E. Trouvelot, Eclipse totale de soleil, pastel (OBSPM)Ces journées d’études proposent d’interroger l’histoire des rapports entre arts et sciences du point de vue d’une histoire sociale attentive aux acteurs. Il s’agit de saisir quelle(s) place(s) ont occupé les artistes dans le cadre neuf de la science professionnelle à partir du XIXe siècle : celle des laboratoires, des observatoires, des musées, des universités, etc.

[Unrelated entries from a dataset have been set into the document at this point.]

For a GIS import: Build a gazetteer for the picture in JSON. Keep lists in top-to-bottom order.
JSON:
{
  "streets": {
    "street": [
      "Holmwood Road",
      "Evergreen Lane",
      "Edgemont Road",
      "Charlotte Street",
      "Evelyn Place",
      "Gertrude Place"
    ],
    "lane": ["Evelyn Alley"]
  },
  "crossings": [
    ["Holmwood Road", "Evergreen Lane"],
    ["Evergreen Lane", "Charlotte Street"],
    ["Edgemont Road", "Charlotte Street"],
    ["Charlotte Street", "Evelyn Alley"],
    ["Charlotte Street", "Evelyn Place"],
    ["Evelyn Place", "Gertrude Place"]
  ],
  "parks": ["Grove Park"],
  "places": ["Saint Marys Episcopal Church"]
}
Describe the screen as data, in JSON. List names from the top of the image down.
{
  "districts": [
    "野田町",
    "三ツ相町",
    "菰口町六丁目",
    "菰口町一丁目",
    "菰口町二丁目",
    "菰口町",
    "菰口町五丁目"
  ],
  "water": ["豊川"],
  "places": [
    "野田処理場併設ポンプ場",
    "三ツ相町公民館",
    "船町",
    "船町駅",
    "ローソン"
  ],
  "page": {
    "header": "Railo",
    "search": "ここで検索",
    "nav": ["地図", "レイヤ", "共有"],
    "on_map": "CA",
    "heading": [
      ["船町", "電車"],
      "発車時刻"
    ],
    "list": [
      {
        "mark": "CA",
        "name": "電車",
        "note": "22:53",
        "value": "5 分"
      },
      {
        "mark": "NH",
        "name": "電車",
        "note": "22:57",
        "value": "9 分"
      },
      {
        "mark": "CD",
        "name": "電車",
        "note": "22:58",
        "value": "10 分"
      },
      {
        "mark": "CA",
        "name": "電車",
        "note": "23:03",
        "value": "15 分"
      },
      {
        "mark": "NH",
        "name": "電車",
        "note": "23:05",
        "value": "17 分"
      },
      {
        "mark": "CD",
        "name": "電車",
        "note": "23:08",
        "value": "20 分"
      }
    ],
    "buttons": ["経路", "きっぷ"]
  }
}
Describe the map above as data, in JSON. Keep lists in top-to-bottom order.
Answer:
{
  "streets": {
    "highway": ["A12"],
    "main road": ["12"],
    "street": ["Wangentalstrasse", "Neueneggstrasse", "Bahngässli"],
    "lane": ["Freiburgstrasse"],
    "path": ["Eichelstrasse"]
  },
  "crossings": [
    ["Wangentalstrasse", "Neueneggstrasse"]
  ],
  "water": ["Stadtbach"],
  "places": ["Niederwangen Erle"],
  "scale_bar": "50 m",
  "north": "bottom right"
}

Sur ces terrains, l’historiographie a été profondément renouvelée par des travaux récents d’historiens de l’art tout autant que d’historiens des sciences. Se détournant de l’analyse des idées, des questions d’esthétique ou de « l’histoire de la vérité[1] », ils se sont intéressés à celle des objets, des gestes, des sociabilités, de toute une matérialité concrète des pratiques savantes. Bruno Latour depuis les années 1980[2], ou plus récemment Lorraine Daston et Peter Galison[3], ont ainsi montré tout l’intérêt de l’étude des objets scientifiques, notamment des images, conçus comme des productions culturellement inscrites, des artéfacts. Ces apports rencontrent aujourd’hui des travaux mitoyens sur les « savoirs de la main » qui ont révélé l’existence d’échanges de savoirs hétérogènes, notamment avec le monde des artisans, ignorés des écrits théoriques, car incorporés (embodied knowledge)[4]. L’histoire pionnière des images naturalistes a permis d’éclairer les relations entre artistes et savants, et les enjeux épistémologiques de ces rencontres entre arts et sciences dans le cadre d’une « économie morale de l’objectivité[5] » réclamant à la fois l’effacement de la « manière » de l’artiste et la reconnaissance de ses compétences spécifiques. Celle-ci se fait parfois au plus haut niveau institutionnel, par exemple avec la création de la chaire d’iconographie naturelle du Museum, en 1793[6].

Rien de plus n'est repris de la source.